Vostre bien affectionné cousin,


HENRY.


  1. La conférence de Mazères. Voyez ci-dessus, lettre du 4 novembre 1579, Ire, note 1.
  2. Depuis longtemps, des deux côtés, on ne cessait, malgré la paix, de se livrer à toutes sortes de violences. Les religionnaires étaient sur le point de reprendre ouvertement les armes partout. C’est ce qu’il firent le 10 du mois suivant. Le but de la lettre du roi de Navarre était de préparer la cour d’Angleterre à la nouvelle de cette reprise d’armes. Du Plessis-Mornay, qui était alors à Gand, reçut l’ordre de passer pour ce sujet en Angleterre. Il est dit à cet endroit de sa vie : « Mais luy surviennent au printemps nouveaux labeurs : la reprise des armes au mois d’avril par le Roy de Navarre, à luy d’autant plus griefve, qu’il lui avait commandé de faire entendre aux princes ses amis le bon chemin que prenoit la paix en France, et recevoit tost après commandement de leur demander secours pour ceste guerre. » (Vie de M. du Plessis, l.

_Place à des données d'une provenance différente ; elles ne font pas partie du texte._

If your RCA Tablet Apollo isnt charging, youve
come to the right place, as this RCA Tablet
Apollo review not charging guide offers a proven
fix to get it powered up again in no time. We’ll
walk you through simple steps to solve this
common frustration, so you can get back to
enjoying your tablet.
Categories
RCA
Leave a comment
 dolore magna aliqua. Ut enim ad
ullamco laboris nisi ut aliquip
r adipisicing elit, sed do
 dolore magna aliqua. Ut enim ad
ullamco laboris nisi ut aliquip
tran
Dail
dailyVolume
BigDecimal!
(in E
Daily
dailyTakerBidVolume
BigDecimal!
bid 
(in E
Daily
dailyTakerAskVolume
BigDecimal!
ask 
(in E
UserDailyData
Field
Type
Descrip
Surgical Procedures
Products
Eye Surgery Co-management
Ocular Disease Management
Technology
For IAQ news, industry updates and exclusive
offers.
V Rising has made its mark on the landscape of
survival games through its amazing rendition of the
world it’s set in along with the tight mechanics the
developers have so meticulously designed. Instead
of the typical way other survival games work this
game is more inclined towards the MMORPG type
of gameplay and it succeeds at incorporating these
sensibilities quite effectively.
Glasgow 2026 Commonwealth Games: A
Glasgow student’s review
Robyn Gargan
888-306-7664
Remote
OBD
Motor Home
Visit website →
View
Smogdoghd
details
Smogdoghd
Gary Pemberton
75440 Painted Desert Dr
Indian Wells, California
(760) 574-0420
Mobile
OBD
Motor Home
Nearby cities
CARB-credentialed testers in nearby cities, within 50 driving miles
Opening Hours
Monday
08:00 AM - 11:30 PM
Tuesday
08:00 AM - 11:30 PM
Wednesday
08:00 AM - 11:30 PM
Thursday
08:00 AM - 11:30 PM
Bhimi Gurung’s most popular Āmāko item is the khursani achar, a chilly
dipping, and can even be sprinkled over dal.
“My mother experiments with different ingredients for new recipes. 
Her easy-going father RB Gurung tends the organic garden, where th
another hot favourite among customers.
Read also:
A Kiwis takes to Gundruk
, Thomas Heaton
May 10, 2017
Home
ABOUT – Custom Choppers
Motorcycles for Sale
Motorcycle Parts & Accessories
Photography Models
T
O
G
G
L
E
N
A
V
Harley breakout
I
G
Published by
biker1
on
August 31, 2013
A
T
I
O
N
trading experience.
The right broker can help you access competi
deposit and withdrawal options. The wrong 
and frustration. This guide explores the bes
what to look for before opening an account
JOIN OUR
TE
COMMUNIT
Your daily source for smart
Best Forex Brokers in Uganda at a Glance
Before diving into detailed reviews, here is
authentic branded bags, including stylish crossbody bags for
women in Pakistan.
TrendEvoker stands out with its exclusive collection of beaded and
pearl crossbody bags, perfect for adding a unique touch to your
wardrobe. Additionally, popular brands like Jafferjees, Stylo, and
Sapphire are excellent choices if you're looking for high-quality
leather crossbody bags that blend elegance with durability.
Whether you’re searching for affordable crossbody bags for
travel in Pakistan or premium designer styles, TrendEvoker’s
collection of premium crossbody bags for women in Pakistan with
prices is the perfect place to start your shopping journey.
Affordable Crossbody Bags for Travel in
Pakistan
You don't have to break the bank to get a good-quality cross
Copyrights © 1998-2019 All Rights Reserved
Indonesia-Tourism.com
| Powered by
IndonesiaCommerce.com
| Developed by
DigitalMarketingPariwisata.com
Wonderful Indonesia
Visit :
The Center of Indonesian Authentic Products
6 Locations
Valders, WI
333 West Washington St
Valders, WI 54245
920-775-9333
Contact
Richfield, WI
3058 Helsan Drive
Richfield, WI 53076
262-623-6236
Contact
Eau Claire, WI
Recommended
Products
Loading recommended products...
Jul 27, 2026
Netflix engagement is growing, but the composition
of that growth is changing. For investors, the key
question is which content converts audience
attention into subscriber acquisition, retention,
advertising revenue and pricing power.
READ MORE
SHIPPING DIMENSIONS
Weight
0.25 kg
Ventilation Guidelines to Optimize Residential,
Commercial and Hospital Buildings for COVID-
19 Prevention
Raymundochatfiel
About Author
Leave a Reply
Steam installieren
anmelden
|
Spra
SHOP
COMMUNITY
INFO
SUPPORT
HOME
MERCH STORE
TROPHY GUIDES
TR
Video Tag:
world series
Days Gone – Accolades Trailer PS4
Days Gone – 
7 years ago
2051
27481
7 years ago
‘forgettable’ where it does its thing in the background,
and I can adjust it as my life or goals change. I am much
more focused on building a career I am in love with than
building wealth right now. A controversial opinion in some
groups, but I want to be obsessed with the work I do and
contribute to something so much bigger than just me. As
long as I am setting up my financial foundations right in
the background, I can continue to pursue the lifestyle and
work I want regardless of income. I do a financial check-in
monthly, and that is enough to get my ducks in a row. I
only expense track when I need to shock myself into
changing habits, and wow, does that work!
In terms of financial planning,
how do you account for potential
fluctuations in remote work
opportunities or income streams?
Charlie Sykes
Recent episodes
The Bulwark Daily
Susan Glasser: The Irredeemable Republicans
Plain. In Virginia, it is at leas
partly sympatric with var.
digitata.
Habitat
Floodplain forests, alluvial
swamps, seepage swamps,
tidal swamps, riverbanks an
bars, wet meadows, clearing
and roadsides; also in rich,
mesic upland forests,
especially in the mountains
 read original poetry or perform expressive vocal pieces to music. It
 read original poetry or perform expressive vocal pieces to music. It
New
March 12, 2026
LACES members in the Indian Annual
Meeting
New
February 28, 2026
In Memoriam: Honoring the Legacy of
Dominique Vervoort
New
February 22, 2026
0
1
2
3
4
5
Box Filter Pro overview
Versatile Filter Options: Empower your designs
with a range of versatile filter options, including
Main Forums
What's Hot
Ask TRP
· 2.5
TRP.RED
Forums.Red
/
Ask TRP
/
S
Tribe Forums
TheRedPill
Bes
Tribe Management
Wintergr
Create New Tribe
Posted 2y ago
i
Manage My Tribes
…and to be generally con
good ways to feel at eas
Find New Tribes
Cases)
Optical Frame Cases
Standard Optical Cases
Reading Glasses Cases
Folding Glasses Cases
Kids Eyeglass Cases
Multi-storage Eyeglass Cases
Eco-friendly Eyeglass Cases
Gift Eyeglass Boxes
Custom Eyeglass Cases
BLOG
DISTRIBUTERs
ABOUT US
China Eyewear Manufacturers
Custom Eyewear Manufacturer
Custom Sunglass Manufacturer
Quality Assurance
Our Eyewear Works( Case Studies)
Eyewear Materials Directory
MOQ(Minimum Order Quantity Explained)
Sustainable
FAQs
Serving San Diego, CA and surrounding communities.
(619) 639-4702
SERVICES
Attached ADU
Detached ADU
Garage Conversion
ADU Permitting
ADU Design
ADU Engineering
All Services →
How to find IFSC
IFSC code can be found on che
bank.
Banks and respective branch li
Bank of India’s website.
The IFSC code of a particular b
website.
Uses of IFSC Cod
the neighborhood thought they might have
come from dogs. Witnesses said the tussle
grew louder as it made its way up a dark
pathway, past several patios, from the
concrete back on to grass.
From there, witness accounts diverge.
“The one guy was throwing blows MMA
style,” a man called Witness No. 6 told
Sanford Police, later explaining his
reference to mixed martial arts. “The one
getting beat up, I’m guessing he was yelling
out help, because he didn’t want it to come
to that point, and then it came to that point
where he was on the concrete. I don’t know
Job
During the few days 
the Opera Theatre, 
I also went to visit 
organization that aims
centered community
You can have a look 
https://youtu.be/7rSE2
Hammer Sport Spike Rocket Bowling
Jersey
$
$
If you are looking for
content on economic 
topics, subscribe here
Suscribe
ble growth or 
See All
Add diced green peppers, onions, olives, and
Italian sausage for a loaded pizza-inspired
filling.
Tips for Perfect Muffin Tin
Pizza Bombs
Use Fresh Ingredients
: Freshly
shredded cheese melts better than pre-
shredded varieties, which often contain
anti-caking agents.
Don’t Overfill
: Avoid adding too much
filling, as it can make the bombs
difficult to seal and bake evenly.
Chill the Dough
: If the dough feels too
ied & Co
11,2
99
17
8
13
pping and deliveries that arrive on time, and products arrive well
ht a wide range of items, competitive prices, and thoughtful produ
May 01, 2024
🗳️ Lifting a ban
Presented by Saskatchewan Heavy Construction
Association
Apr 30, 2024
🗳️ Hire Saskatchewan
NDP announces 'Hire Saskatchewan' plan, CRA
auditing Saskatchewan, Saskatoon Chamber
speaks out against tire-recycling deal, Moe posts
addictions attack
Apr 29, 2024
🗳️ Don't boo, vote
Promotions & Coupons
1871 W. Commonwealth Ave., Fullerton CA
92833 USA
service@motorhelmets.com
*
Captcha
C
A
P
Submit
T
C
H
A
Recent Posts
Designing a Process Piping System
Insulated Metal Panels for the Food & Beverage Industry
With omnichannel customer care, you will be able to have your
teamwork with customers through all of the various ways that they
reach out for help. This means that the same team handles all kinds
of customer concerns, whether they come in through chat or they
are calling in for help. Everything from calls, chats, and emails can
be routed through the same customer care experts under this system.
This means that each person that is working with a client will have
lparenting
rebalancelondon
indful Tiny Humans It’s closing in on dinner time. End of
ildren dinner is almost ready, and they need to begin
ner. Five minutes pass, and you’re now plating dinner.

Ier.)
  3. La copie qui nous a été remise porte je ne puis.
  4. Philippe de Mornay, seigneur du Plessis-Marly, baron de la Forest-sur-Sèvres, était fils de Jacques de Mornay et de Françoise du Bec-Crépin, descendant par son père et par sa mère de deux anciennes et illustres familles, l’une du Berri, l’autre de la Normandie. Il naquit à Buhi, en Vexin, le 5 novembre 1549, devint, en 1583, surintendant des maison, affaires et finances du roi de Navarre, fut conseiller du Roi en ses conseils d’état et privé, capitaine de cinquante hommes d’armes de ses ordonnances, gouverneur et lieutenant général pour Sa Majesté des ville et sénéchaussée de Saumur. Il se distingua dans les armes, dans l’administration, dans la diplomatie, dans la théologie et dans les lettres, fut constamment l’un des plus fermes soutiens du culte protestant en France, et mourut le 11 novembre 1623, dans son château de la Forêt-sur-Sèvres, en bas Poitou. Sa vie, écrite par David des Liques, qui ne s’est pas nommé, a été imprimée, pour la première fois, chez les Elzévirs, à Leyde, 1647, in-4°, et se joint à ses excellents mémoires, l’une des sources les plus utiles à la complète intelligence des lettres du roi son maître, dont il fut pendant dix ans le grave et éloquent interprète pour les questions de politique religieuse. Ses ouvrages sont trop nombreux pour en donner ici l’énumération. La mention exacte et très-complète de ces ouvrages se trouve dans la vie de Mornay qui vient d’être citée, et surtout dans celle qui fut composée par Charlotte Arbaleste, sa femme, et que MM. Auguis et de la Fontenelle de Vaudoré ont donnée au public en tête de leur nouvelle édition des Mémoires de Mornay, Paris, 1824 et ann. suiv. in-8°.